My day started out with lots of potential – I like to try to do all the things I love on the first day of the year to sort of set the trend for days to come.
This morning I got my ass kicked all over the place by one of my favorite teachers at my favorite place. Then we all decided to go ice skating – it was the girls’ first time! Meli did wonderfully! The place we went to has walker type things available for beginners to hold on and she was able to skate all by herself and even let go every now and again. The little one – well lets just say we’ll try again!
When we finally got home, I started in on the projects I wanted to get going. I’m going to knit my sister and my niece shrugs to wear over dresses for my nephew’s bar mitzvah at the end of the month – CRUNCH TIME and I’m not used to knitting under pressure! I’m knitting them out of Madelintosh Pashmina – which was a BITCH to wind up. Took me a few tries and a lot of tangles and wasted a lot of time.
I also wanted to cast on for Southern Skies, the companion shawl to Celestarium, which I knit last year. It was one of my most fun knits EVER. Celestarium covered all the constellations seen from the North Pole and Southern Skies features the constellations seen from the South Pole – which includes Capricorn. I will talk about both shawls at length soon , but suffice it to say that after the afternoon I’ve had, I most likely won’t be casting on for Southern Skies.
But! I’m not going to feel bad about that! INTENTION COUNTS! The yarn is all wound, the charts are all notated (more on that later) and the beads are set. It’s all ready to go and TOMORROW I WILL CAST ON!
I might have time to cast on one of the shrugs tonight – which is more important than the shawl anyway.
Sorry to blather on, but I’m just glad I was able to get a blog post in. This is the tenth JANUARY ONE that I’ve blogged, and I would have hated to miss it. One of my intentions for the year is to blog more and I think the last month or so I’ve improved drastically on this score, so the future looks bright – blogging wise at least.
I’d also like to get more sleep and to get my kids to sleep more – preferably NOT on top of me. We’ll see how that goes. I’m beginning the new year very very tired.
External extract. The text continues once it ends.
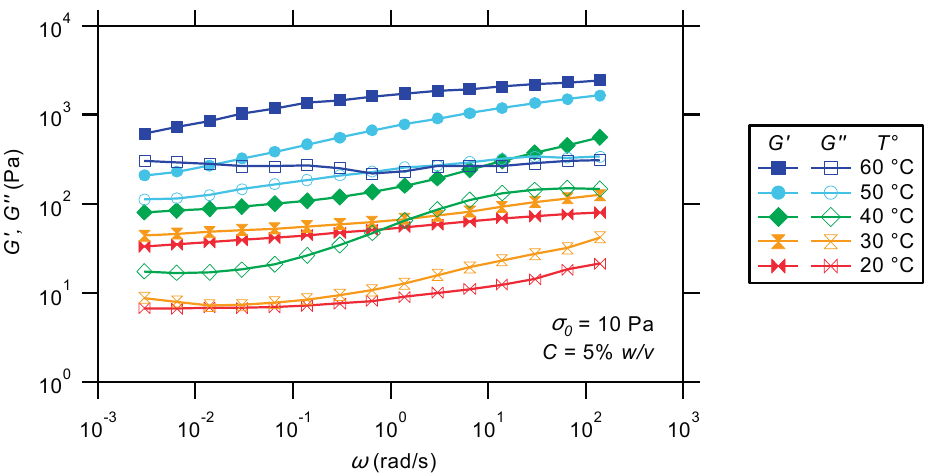
Figure 8. Frequency dependence of dynamic moduli for a hydrogel prepared from the PS- b -PNIPAAm- b -PDMAEMA-tpy copolymer and Ni(II) ions, at different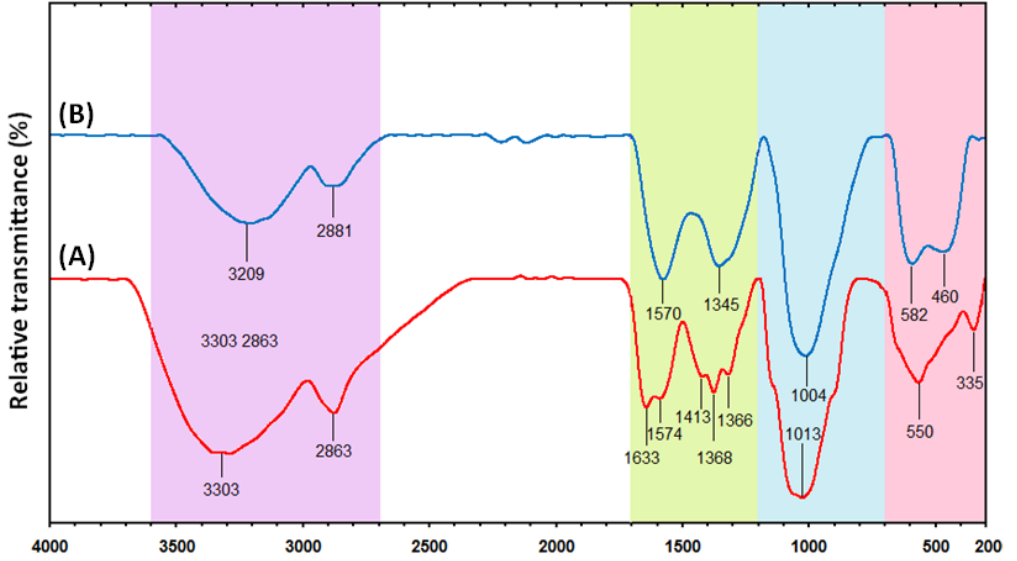
Figure 4. ( A ) FT-IR spectra of pure chitosan and ( B ) Cu-NPs synthesized in chitosan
I wish you all a wonderful, wonderful new year! And thank you so much for reading this blog, now and in the past ten years. It has brought so much to my life – really it’s immeasurable – and you are all such a huge part of it. It’s felt really good to connect with you all again.
Happy New Year!
L, C
And a Partridge in a Pear Tree!
Wishing you a Merry Christmas from our family to yours!